_Assignment_.
Find the lines below in which the string "sight" occurs. Copy each one.

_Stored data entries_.
————————
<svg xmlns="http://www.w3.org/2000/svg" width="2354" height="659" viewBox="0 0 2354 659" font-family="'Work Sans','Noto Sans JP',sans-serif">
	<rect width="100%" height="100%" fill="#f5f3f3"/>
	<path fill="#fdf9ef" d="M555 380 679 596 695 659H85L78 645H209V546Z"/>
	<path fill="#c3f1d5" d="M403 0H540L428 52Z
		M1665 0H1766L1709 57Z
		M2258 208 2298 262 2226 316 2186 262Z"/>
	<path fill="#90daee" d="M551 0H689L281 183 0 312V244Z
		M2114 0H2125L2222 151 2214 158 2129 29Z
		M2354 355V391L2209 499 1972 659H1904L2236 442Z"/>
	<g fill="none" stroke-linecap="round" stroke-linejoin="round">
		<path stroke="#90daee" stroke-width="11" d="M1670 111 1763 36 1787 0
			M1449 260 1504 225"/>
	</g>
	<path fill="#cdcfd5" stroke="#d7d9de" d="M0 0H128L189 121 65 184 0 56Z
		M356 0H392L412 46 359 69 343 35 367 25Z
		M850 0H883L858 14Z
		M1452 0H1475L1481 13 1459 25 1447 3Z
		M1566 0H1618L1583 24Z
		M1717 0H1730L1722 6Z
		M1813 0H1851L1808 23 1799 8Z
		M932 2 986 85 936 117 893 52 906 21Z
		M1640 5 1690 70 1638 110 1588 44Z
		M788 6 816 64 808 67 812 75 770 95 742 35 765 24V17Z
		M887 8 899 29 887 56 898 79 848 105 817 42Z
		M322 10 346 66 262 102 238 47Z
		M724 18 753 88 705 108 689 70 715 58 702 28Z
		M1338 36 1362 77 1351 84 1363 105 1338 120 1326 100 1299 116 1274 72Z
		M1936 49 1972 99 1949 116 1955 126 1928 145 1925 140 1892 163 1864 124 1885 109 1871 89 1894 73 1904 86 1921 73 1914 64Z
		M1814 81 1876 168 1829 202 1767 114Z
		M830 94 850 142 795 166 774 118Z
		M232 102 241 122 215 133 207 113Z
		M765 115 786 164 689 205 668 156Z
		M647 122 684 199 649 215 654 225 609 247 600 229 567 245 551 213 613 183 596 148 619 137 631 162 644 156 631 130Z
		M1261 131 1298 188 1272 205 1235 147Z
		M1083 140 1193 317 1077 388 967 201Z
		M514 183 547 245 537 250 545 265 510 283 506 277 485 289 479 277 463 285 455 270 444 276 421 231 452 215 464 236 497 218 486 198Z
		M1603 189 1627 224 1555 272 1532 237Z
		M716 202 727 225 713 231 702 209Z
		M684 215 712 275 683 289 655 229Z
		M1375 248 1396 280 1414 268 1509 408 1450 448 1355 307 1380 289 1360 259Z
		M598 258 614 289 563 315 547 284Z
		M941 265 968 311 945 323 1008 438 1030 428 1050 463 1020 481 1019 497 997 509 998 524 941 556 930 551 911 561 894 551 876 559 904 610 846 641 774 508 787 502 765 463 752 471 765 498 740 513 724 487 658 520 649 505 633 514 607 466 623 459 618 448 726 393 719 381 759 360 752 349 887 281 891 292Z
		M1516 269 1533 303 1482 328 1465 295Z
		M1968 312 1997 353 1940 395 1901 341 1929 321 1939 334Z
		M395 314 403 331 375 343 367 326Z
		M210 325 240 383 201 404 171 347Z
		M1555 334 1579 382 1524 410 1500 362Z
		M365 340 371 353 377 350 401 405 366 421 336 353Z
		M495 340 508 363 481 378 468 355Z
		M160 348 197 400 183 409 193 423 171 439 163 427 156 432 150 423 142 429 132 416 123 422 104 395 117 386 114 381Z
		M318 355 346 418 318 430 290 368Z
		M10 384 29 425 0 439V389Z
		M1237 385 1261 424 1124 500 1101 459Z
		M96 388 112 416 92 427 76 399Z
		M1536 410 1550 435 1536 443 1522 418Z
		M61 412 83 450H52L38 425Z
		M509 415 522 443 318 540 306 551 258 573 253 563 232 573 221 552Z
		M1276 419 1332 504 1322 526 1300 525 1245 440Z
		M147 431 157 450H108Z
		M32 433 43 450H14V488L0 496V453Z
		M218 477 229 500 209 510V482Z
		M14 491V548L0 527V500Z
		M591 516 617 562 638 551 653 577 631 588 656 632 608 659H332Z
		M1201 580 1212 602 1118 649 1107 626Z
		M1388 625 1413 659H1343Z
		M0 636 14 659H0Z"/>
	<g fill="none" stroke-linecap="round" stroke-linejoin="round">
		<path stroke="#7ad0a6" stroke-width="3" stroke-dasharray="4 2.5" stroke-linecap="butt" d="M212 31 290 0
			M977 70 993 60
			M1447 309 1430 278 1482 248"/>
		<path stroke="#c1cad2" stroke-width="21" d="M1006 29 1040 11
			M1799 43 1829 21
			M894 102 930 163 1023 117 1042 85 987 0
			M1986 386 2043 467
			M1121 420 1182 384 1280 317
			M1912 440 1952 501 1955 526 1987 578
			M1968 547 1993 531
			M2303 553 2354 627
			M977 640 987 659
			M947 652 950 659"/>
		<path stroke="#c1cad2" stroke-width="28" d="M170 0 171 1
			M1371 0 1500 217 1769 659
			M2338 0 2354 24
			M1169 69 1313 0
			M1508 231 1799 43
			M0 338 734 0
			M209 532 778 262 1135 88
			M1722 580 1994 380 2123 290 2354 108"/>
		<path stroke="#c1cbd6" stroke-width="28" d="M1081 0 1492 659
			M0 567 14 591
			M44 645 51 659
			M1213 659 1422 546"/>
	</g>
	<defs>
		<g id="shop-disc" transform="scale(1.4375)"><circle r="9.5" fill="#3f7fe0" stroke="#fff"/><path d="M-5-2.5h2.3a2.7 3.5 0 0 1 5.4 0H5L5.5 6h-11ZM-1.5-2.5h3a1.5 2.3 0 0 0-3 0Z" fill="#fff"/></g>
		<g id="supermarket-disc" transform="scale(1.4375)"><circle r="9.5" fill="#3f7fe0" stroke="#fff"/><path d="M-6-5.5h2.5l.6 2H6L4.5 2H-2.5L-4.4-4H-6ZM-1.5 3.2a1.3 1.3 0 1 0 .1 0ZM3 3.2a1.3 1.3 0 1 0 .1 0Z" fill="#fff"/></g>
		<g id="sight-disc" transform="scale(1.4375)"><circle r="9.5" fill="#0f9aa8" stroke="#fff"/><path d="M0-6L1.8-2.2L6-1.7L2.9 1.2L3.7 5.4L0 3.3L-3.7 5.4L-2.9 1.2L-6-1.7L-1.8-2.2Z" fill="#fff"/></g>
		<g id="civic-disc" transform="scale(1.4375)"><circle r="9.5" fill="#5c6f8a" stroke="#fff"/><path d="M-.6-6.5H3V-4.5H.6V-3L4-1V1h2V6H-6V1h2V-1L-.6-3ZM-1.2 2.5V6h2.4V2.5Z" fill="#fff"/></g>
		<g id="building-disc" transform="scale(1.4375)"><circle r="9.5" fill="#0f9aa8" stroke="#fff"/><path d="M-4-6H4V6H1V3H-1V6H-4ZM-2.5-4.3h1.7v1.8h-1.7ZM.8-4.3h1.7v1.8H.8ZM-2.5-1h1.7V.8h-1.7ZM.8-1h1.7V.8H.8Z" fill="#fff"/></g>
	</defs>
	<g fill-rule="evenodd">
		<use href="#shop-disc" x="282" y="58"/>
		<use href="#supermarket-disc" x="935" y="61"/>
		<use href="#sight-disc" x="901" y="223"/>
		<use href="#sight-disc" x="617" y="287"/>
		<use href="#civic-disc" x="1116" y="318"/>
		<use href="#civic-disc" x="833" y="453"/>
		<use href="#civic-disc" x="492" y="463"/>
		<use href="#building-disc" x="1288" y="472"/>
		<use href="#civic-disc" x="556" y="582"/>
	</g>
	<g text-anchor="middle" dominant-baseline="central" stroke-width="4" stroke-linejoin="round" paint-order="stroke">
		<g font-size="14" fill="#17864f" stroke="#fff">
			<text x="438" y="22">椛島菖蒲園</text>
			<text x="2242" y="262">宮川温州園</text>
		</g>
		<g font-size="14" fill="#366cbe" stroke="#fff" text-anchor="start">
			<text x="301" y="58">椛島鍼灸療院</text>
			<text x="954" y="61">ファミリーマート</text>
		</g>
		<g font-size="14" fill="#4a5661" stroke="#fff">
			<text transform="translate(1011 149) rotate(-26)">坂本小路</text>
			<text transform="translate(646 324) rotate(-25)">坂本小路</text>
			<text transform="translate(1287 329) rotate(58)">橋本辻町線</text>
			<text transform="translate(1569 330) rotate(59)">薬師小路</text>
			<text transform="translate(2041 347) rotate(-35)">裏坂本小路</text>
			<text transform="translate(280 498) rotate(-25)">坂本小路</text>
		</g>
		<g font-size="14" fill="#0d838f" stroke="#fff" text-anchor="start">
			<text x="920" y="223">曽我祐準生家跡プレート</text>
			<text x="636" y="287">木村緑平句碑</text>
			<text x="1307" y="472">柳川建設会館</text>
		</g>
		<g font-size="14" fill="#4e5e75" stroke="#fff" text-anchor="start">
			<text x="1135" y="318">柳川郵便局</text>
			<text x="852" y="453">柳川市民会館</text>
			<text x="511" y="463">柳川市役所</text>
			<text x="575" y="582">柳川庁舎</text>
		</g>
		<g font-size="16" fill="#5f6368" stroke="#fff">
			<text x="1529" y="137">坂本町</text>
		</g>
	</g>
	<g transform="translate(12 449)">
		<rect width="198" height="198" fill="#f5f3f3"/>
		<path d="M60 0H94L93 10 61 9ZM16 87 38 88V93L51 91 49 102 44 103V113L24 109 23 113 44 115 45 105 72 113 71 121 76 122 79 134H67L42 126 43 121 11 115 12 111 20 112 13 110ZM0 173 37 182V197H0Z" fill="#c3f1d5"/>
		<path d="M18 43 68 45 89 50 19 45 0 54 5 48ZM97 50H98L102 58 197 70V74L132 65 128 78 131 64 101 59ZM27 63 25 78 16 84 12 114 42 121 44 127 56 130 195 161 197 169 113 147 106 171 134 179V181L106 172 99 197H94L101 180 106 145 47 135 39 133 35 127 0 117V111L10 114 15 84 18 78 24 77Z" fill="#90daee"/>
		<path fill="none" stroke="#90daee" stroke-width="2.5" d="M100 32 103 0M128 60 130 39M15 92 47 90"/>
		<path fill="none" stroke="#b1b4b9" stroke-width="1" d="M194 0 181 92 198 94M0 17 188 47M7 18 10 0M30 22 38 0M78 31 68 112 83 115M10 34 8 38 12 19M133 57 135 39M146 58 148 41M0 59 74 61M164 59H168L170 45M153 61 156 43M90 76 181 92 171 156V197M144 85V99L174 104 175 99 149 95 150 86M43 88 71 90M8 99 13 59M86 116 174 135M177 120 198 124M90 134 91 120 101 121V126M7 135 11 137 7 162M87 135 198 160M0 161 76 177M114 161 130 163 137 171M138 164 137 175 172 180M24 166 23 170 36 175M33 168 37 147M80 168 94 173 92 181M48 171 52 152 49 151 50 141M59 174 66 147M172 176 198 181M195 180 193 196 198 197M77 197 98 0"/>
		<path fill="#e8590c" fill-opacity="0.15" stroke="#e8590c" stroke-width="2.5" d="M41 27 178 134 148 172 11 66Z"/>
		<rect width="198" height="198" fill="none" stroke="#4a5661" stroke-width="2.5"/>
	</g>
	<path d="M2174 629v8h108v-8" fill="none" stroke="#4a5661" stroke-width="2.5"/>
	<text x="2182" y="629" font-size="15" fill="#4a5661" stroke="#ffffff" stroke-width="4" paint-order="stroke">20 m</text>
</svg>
————————
_Exercise result_.
		<g id="sight-disc" transform="scale(1.4375)"><circle r="9.5" fill="#0f9aa8" stroke="#fff"/><path d="M0-6L1.8-2.2L6-1.7L2.9 1.2L3.7 5.4L0 3.3L-3.7 5.4L-2.9 1.2L-6-1.7L-1.8-2.2Z" fill="#fff"/></g>
		<use href="#sight-disc" x="901" y="223"/>
		<use href="#sight-disc" x="617" y="287"/>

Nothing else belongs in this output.